Problem requirements |
Count the lines in the material below that contain the string "pose". Reply with only that number.

Source material |

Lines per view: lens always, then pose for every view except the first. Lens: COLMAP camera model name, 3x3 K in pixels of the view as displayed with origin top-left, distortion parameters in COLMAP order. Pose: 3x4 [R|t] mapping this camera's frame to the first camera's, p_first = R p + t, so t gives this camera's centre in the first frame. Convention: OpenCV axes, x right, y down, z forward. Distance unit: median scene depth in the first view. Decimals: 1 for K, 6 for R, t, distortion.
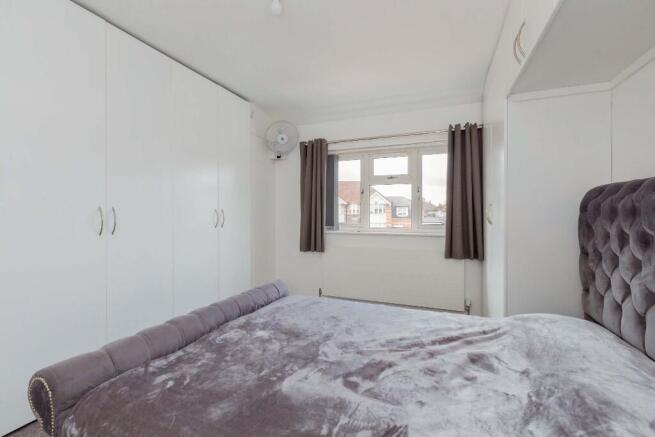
lens RADIAL K [[292.3, 0, 325.3], [0, 292.3, 215.9], [0, 0, 1]] dist [0.000241, -0.000063]
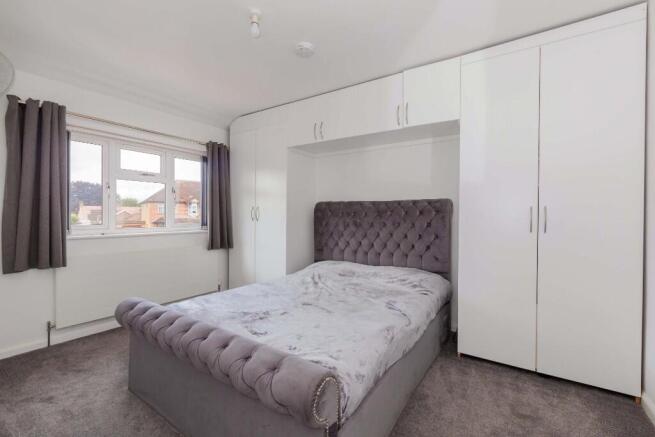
lens RADIAL K [[292.3, 0, 325.3], [0, 292.3, 215.9], [0, 0, 1]] dist [0.000241, -0.000063]
pose [[0.202160, -0.003656, 0.979346, -0.588660], [-0.003384, 0.999984, 0.004432, -0.004502], [-0.979347, -0.004210, 0.202144, 0.247200]]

Task solution |
2